# PAGE EXTRACT
*** Block opens ***

Note — Cachable Joins

There’s a second argument to using table joins; this time across similar domains.

Consider a payments application. It may consist of several domains, including:

Payment Methods — what the Customer uses to purchase something (e.g. VISA Card 1234 5678 9012 3456, or PayPal account abcdef123)

Payment Providers — the type of payment providers selectable by a Customer (e.g. PAYPAL, VISA).

The following SQL might seem acceptable (since they’re in similar domains):
select * from PAYMENT_METHODS pm
join PAYMENT_PROVIDERS pp on (pm.payment_provider_id = pp.id)
where pm.id = :paymentMethodId;
But, it’s unnecessary.

There are two different types of data at play here:

The customer-specific, and changeable, payment methods data, used to provide the customer with a service, and,

The reusable, relatively static payment provider data, used to configure how the system functions.

*** Block closes ***

# Text extractions at the page level
*** Block opens ***

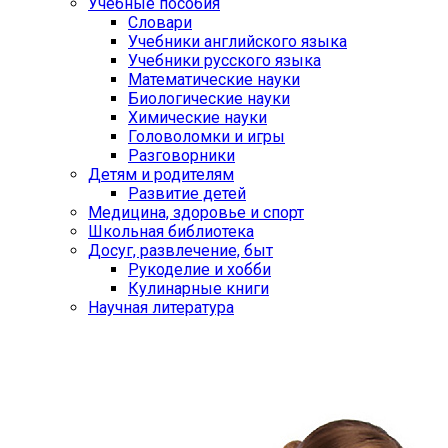
Учебные пособия
Словари
Учебники английского языка
Учебники русского языка
Математические науки
Биологические науки
Химические науки
Головоломки и игры
Разговорники
Детям и родителям
Развитие детей
Медицина, здоровье и спорт
Школьная библиотека
Досуг, развлечение, быт
Рукоделие и хобби
Кулинарные книги
Научная литература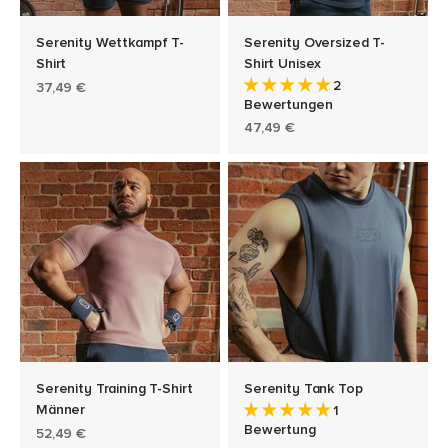
Serenity Wettkampf T-
Serenity Oversized T-
Shirt
Shirt Unisex
2
Angebot
37,49 €
Bewertungen
Angebot
47,49 €
Serenity Training T-Shirt
Serenity Tank Top
Männer
1
Bewertung
Angebot
52,49 €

*** Block closes ***

# WHAT IS EXPECTED
State whether each of the following statements agrees with the note on cachable joins, answering yes or no and quoting the words of the note that decide it: (a) payment provider data is described as relatively static; (b) the join between the two payment tables is called necessary; (c) payment methods data is described as unchangeable.

# REPLY TO THE EXERCISE
(a) Yes: "The reusable, relatively static payment provider data, used to configure how the system functions."
(b) No: "But, it’s unnecessary."
(c) No: "The customer-specific, and changeable, payment methods data"